The Triple Nickles weren’t the only smokejumpers. During the war most of the firefighting at the Siskiyou base was done by a unit made up of conscientious objectors (pictured below). A conscientious objector is someone who has claimed the right to refuse to perform military service on the grounds of freedom of thought, conscience, and or religion.

Photo by Chalmer Gillin

“Many of these were Mennonite farm boys and most had never been in an airplane before,” said Brandt. “Conscientious objectors were not regarded with much respect due to their refusal to engage in war and were not paid for their work.

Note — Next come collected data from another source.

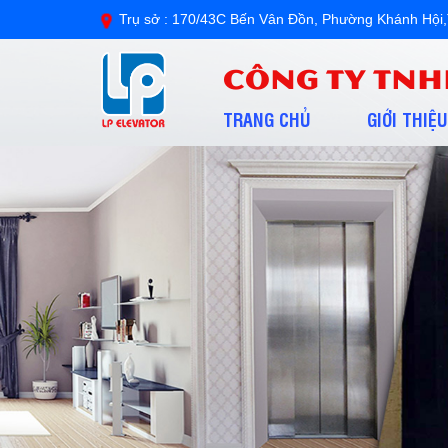
Trụ sở : 170/43C Bến Vân Đồn, Phường Khánh H
CÔNG TY TNH
TRANG CHỦ
GIỚI THIỆU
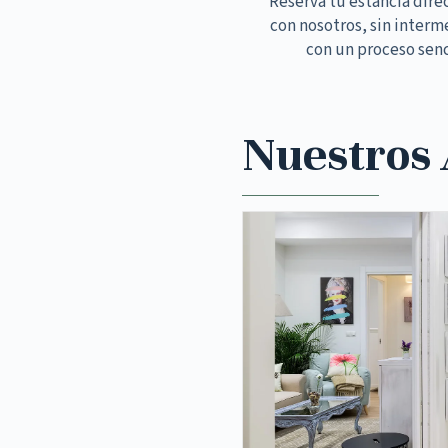
Reserva tu estancia dir
con nosotros, sin interm
con un proceso senc
Nuestros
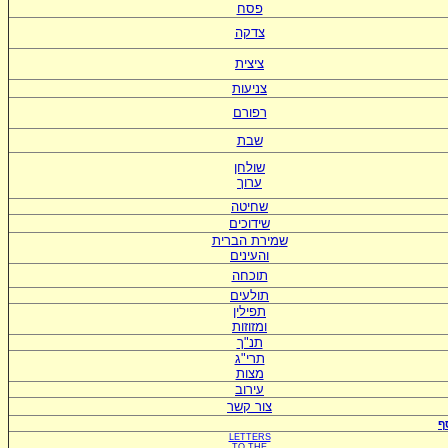
פסח
צדקה
ציצית
צניעות
רפורם
שבת
שולחן
ערוך
שחיטה
שידוכים
ש
מירת הברית
ו
העינים
תוכחה
תולעים
תפילין
ומזוזות
תנ"ך
תרי"ג
מצות
עירוב
צור קשר
ף
LETTERS
TO
THE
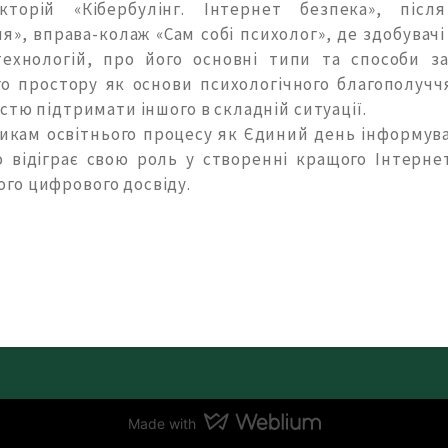
екторій «Кібербулінг. Інтернет безпека», піс
», вправа-колаж «Сам собі психолог», де здобувач
ехнологій, про його основні типи та способи за
го простору як основи психологічного благополуч
стю підтримати іншого в складній ситуації.
никам освітнього процесу як Єдиний день інформув
о відіграє свою роль у створенні кращого Інтерне
го цифрового досвіду.
Made with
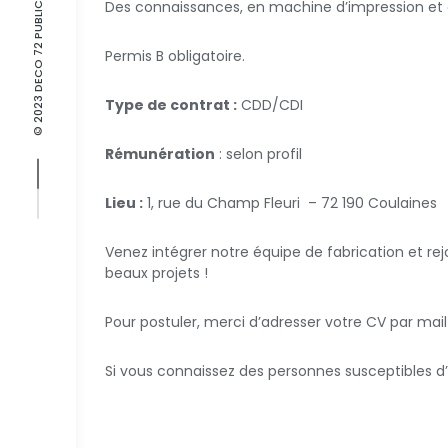
© 2023 DECO 72 PUBLICITE
Des connaissances, en machine d’impression et 
Permis B obligatoire.
Type de contrat :
CDD/CDI
Rémunération
: selon profil
Lieu :
1, rue du Champ Fleuri – 72 190 Coulaines
Venez intégrer notre équipe de fabrication et re
beaux projets !
Pour postuler, merci d’adresser votre CV par mai
Si vous connaissez des personnes susceptibles d’ê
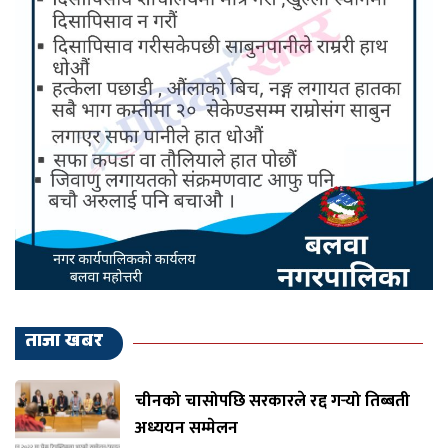
ताजा खबर
चीनको चासोपछि सरकारले रद्द गर्‍यो तिब्बती
अध्ययन सम्मेलन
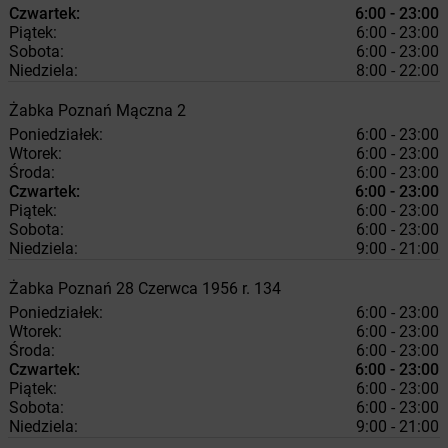
Czwartek:
6:00 - 23:00
Piątek:
6:00 - 23:00
Sobota:
6:00 - 23:00
Niedziela:
8:00 - 22:00
Żabka
Poznań
Mączna 2
Poniedziałek:
6:00 - 23:00
Wtorek:
6:00 - 23:00
Środa:
6:00 - 23:00
Czwartek:
6:00 - 23:00
Piątek:
6:00 - 23:00
Sobota:
6:00 - 23:00
Niedziela:
9:00 - 21:00
Żabka
Poznań
28 Czerwca 1956 r. 134
Poniedziałek:
6:00 - 23:00
Wtorek:
6:00 - 23:00
Środa:
6:00 - 23:00
Czwartek:
6:00 - 23:00
Piątek:
6:00 - 23:00
Sobota:
6:00 - 23:00
Niedziela:
9:00 - 21:00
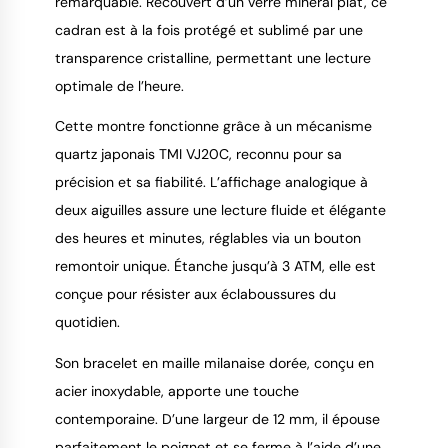
remarquable. Recouvert d’un verre minéral plat, ce
cadran est à la fois protégé et sublimé par une
transparence cristalline, permettant une lecture
optimale de l’heure.
Cette montre fonctionne grâce à un mécanisme
quartz japonais TMI VJ20C, reconnu pour sa
précision et sa fiabilité. L’affichage analogique à
deux aiguilles assure une lecture fluide et élégante
des heures et minutes, réglables via un bouton
remontoir unique. Étanche jusqu’à 3 ATM, elle est
conçue pour résister aux éclaboussures du
quotidien.
Son bracelet en maille milanaise dorée, conçu en
acier inoxydable, apporte une touche
contemporaine. D’une largeur de 12 mm, il épouse
parfaitement le poignet et se ferme à l’aide d’une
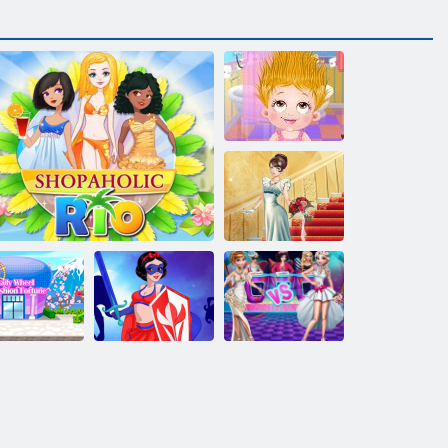
Baby Hazel:
Deň vlasov
Lily Svadobné
Shopaholic:
Princezná
Tokio
Shopaholic Rio
superhrdinovia
Módna bitka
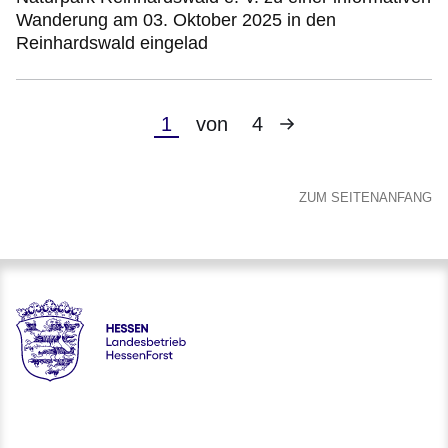
Wanderung am 03. Oktober 2025 in den
Reinhardswald eingelad
Nächste
Aktuelle
1
von
4
Seite
Seite
ZUM SEITENANFANG
Hessen - Landesbetrieb HessenForst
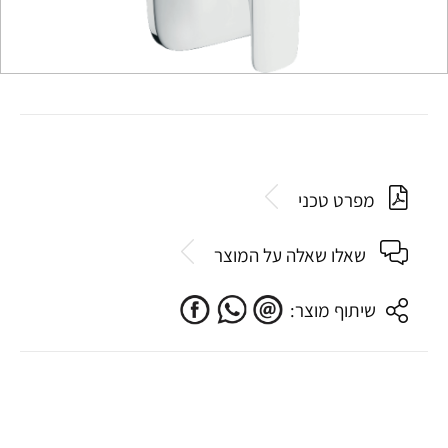
מפרט טכני
שאלו שאלה על המוצר
שיתוף מוצר:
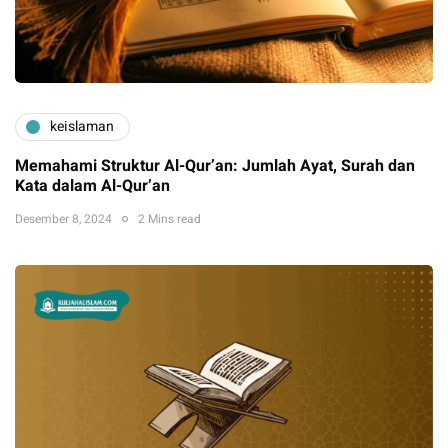
keislaman
Memahami Struktur Al-Qur’an: Jumlah Ayat, Surah dan
Kata dalam Al-Qur’an
Desember 8, 2024
2 Mins read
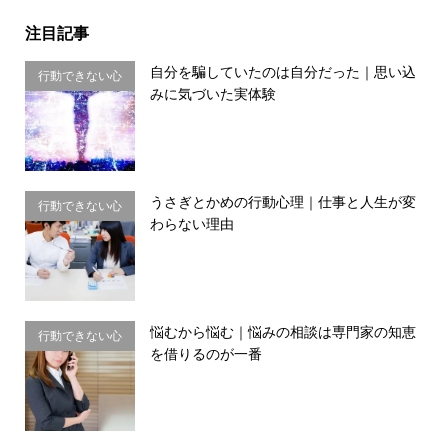
注目記事
自分を騙していたのは自分だった｜思い込
行動できない心
みに気づいた実体験
理・思い込み
うさぎとかめの行動心理｜仕事と人生が変
行動できない心
わらない理由
理・思い込み
悩むから悩む｜悩みの相談は専門家の知恵
行動できない心
を借りるのが一番
理・思い込み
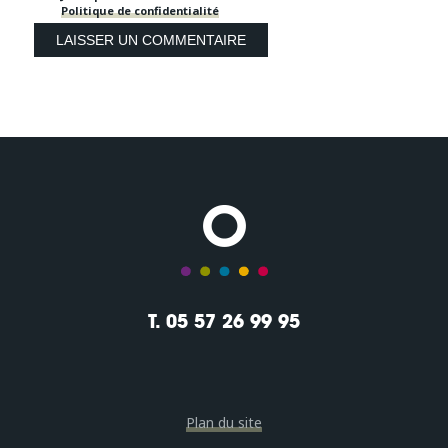
Politique de confidentialité
T. 05 57 26 99 95
Plan du site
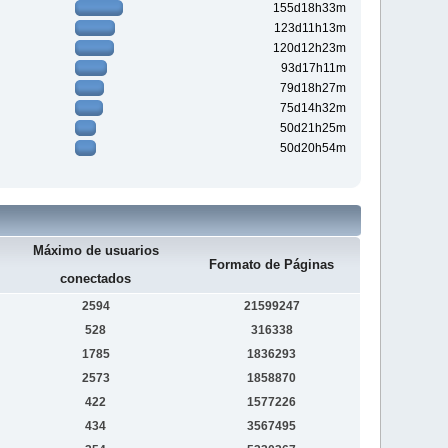
155d18h33m
123d11h13m
120d12h23m
93d17h11m
79d18h27m
75d14h32m
50d21h25m
50d20h54m
Máximo de usuarios
Formato de Páginas
conectados
2594
21599247
528
316338
1785
1836293
2573
1858870
422
1577226
434
3567495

They did odd jobs in town to earn spending money which, according to one account, was mostly spent on buying ice cream. When World War II ended, smokejumper jobs were given to returning veterans and conscientious objectors returned to their farm life.”

The first airplane used by the smokejumpers at the Siskiyou base was a Canadian-built Fairchild 82 that was privately owned, and contracted by the Forest Service.

Fairchild 82: Photo courtesy Siskiyou Smokejumper Base Museum collection

“The arrangement worked OK, but the fact that the contractor lived and kept his plane in a community located about 300 miles away made it difficult for fire crews to respond quickly to fires,” said Brandt. “The airplane had a slow air speed and smokejumpers recall it did not run very well. The plane crashed at Illinois Valley Airport in 1944 killing the pilot.”

After the loss of the Fairchild, the smokejumpers used a Ford Trimotor until the Army gave the Forest Service two Canadian-made Noorduyne Norsemen. The single-engine airplanes were sturdily built with wide landing gear that inspired the nickname “bow-legged buzzards.”

Noorduyne-Norseman: Photo by Nick Pauls

In 1953 the Noorduynes were replaced by the faster Twin Beech, but when more crew were added to the base, the Forest Service went to the larger DC-3 for transport. In the early 1970s, the fleet was upgraded to include a Beech 99 and a Twin Otter.

Smokejumpers in DC-3: Photo by Doug Beck

“These aircraft, along with the DC-3, were the primary transport aircraft until the base closed in 1981 and all operations were moved to two newer smokejumper bases, one located at Redding, Calif., and the other in Redmond, Ore., both of which were started in the late 1950s by crew members from the Siskiyou Smokejumper Base,” said Brandt.

After the Siskiyou base was decommissioned, the facility was turned over to Josephine County.

“This may have been what saved the historic base from being destroyed,” Brandt mused. “The other bases that were constructed around the same time were upgraded and old buildings demolished. The Siskiyou Smokejumper Base is now the only one of the four original bases that has its original buildings, making it the oldest-standing aerial firefighter base in the United States.”

Stuart Roosa, 1953: Photo by Bill Buck

A former Siskiyou smokejumper, Stuart Roosa, went on to become an Air Force pilot and an astronaut aboard the 1971 Apollo 14 moon mission, which was one of six missions to land on the moon. It was because of Roosa that the “moon trees” were created.

“Each astronaut was allowed to carry personal items in a small canister,” said Brandt. “Most carried family pictures, jewelry, and other items that would have the added value of having been to the moon and back. The experiences that Roosa had working as a smokejumper in the forested mountains of Oregon helped him decide to take tree seeds with him to the moon. He was able to stuff about 500 seeds from five different types of trees into the canister, which was about the size of a can of soda. After the mission, the seeds were planted and became known as moon trees. These were distributed around the nation during the United States bicentennial celebration in 1976.”